With the collapse of the Soviet Union, fighting communism was crossed out of the international security agenda. The US and the liberal democracy apparently faced no big threat any more. The Western world gloated over the end of history and the victory of liberal democracy.

Fortunately, there was new room at the international institutions for the introduction of arguments in favor of human security. Countries gathered to discuss the real threats to the human society, with the superpowers listening with a diplomatic gesture.

In the circumstances, poverty, diseases, terrorism, money laundering, ethnic conflicts, organized crime, environmental issues, etc. were named the new subjects in the field of international security. These, however, were never treated as matters topping the agenda. And the reason was obvious, as these threats apparently had not managed to seriously jeopardize the security of great powers. They were simply raised as chic sub-discourses and were archived.

The 9/11attacks, however, shook the international security system out of its 1990s mayhem. The fight against terrorism was pulled out of the archives and put on the table as the security myth of America had been shattered.

This time, the great powers turned the fight against terrorism and characteristically the fight against al-Qaeda in the Middle East into the dominant discourse of international security.

The new enemy, however, did not exhibit clear enmity, as Moscow earlier did. Al-Qaeda lacked a clear address, but the United States and its allies targeted the failed state of Afghanistan and the rogue state of Iraq and claimed that these two countries were the sources and supporters of international terrorism.

This new discourse still persists; however, poverty and hunger are only suggested as the major root causes of violence in dull and tedious conferences.

The US statesmen had better compare the current situation in Somalia to the past situation in Afghanistan. We should not forget that, during the Cold War, the Soviet Union backed Afghan communists and the US provided financial support for the Afghan Mujahedin and the Taliban.

As the Soviet Union collapsed, the protective umbrella of the two superpowers was removed from Afghanistan. Communism became obsolete and the logic of capitalism dictated to the American statesmen that they should not spend more in Afghanistan. The outcome of this inattention was clear. Fighting began between power-seeking groups in Afghanistan, and gradually, the weak state of Afghanistan degenerated into a failed state. Its borders were made susceptible to al-Qaeda entry and terrorism took root in the country, resulting in the 9/11 attacks.

Somalia’s situation today has rung the warning bell for the international society. Weak states losing their minimum efficiency allow terrorists and criminal organizations into their territories.

Based on the Afghanistan experience, countries first become weak in fulfilling their minimum efficiency, and then gradually turn into failed states.

Terrorists find space to act freely in the failed states, and turn into an identity-giving authority for the forsaken people who have lost their source of authority and are suffering from an identity crisis. This is a much greater danger.

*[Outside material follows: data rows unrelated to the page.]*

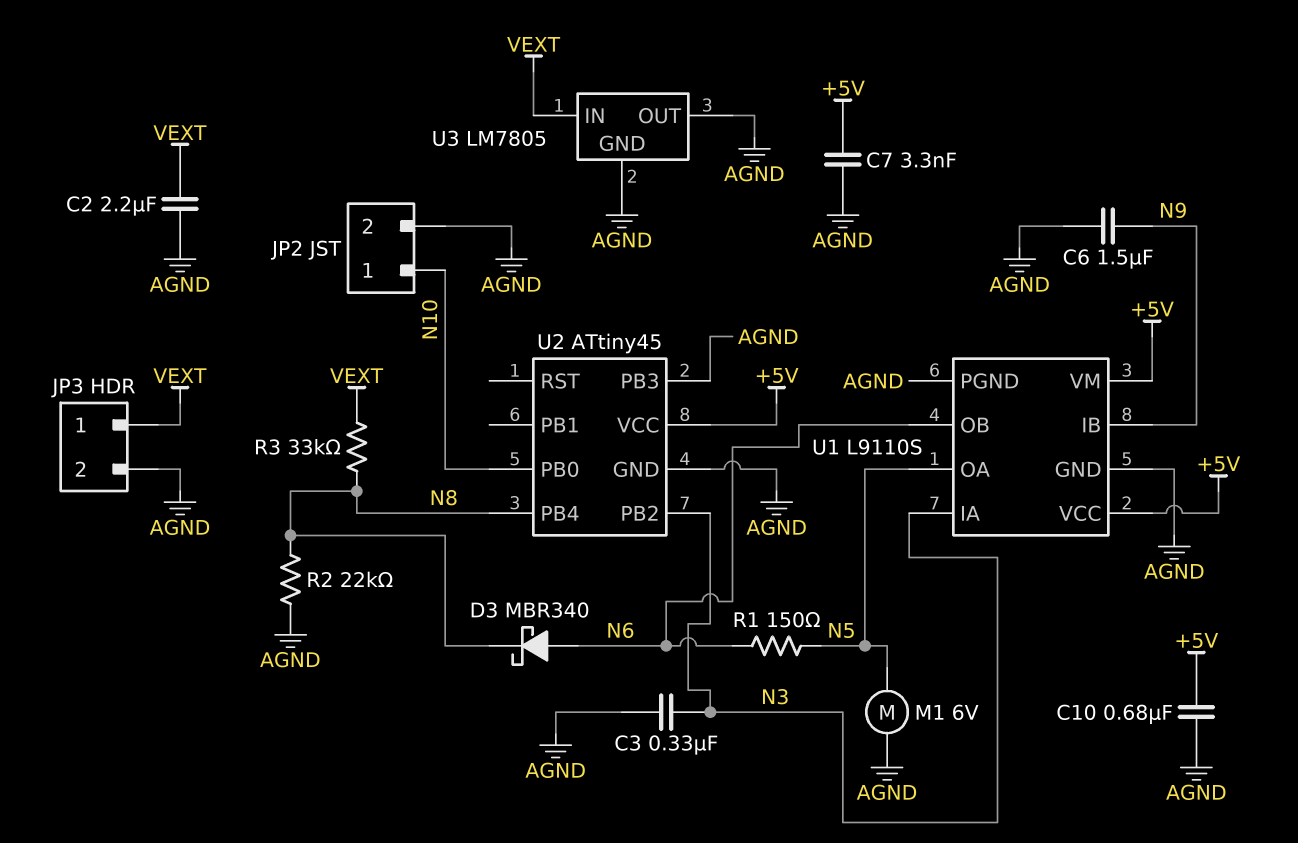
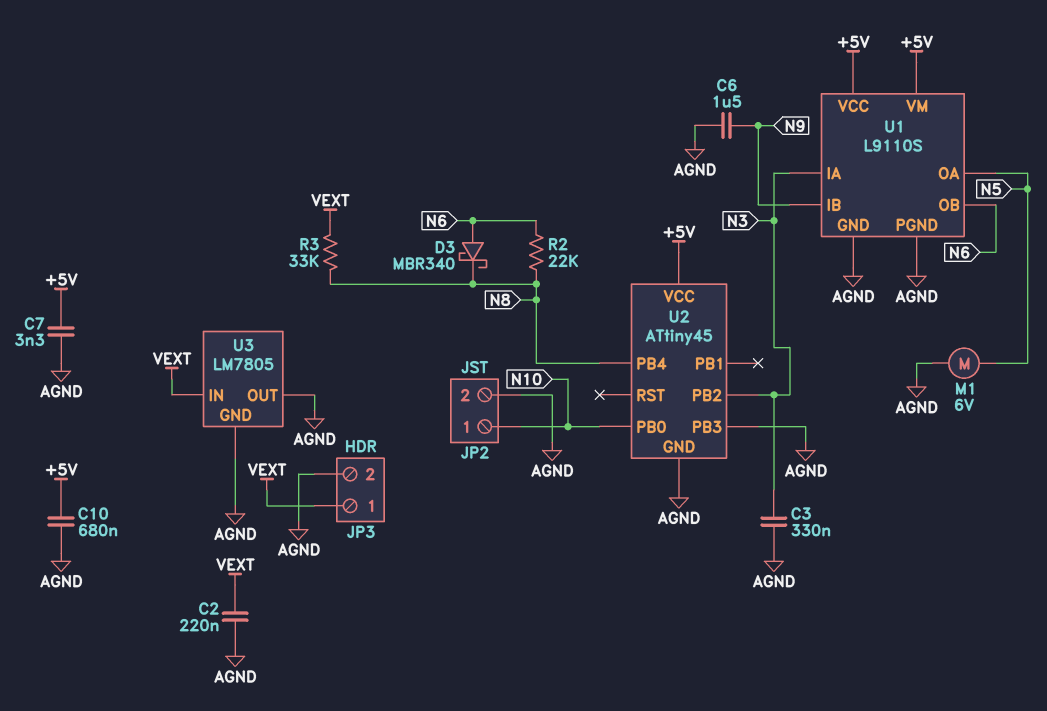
C2: 2.2uF (AGND, VEXT) -> 220nF (AGND, VEXT)
R1: 150 (N5, N6) -> none
R2: 22k (AGND, N8) -> 22k (N6, N8)

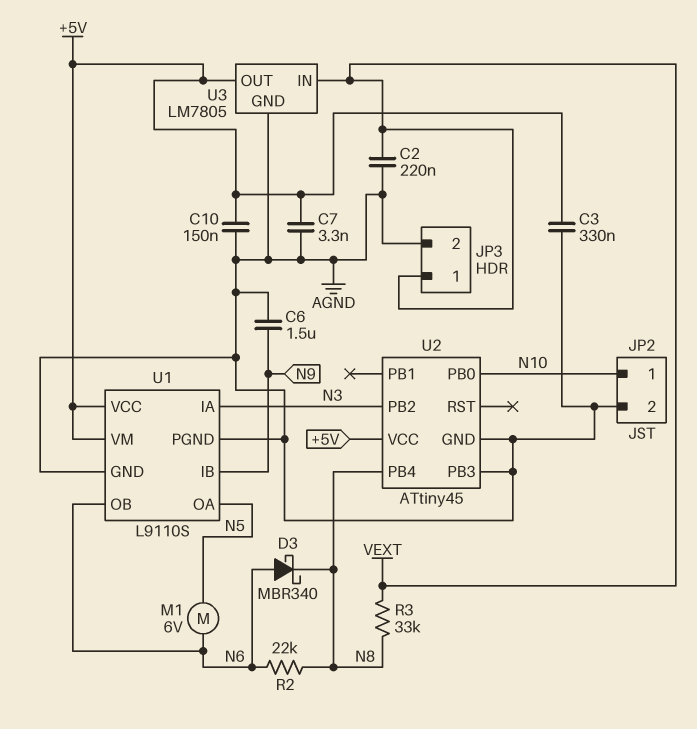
C3: 330nF (AGND, N3) -> 330nF (+5V, AGND)
C10: 680nF (+5V, AGND) -> 150nF (+5V, AGND)
M1: motor 6V (AGND, N5) -> motor 6V (N5, N6)
U3 pin OUT: AGND -> +5V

In a world where 3.1 billion people have a daily income of less than a dollar, 880 million people do not have access to basic health services, a billion people live in absolute poverty, 30,000 children die of curable diseases everyday, 840 million people suffer from malnutrition in the very regions which have the highest rate of food production, how can relative order be established and terrorism as well as violence rooted out?

Will the great powers come back from their historical vacation and put human security on the agenda of the international security discourse?

Even if they feign sleep, the United States and its allies should know that the root causes of international terrorism are poverty and injustice. International security requires a renaissance. In order to prevent the emergence of another bin Laden in weak countries like Somalia, a return should inevitably be made to the discourse of human security.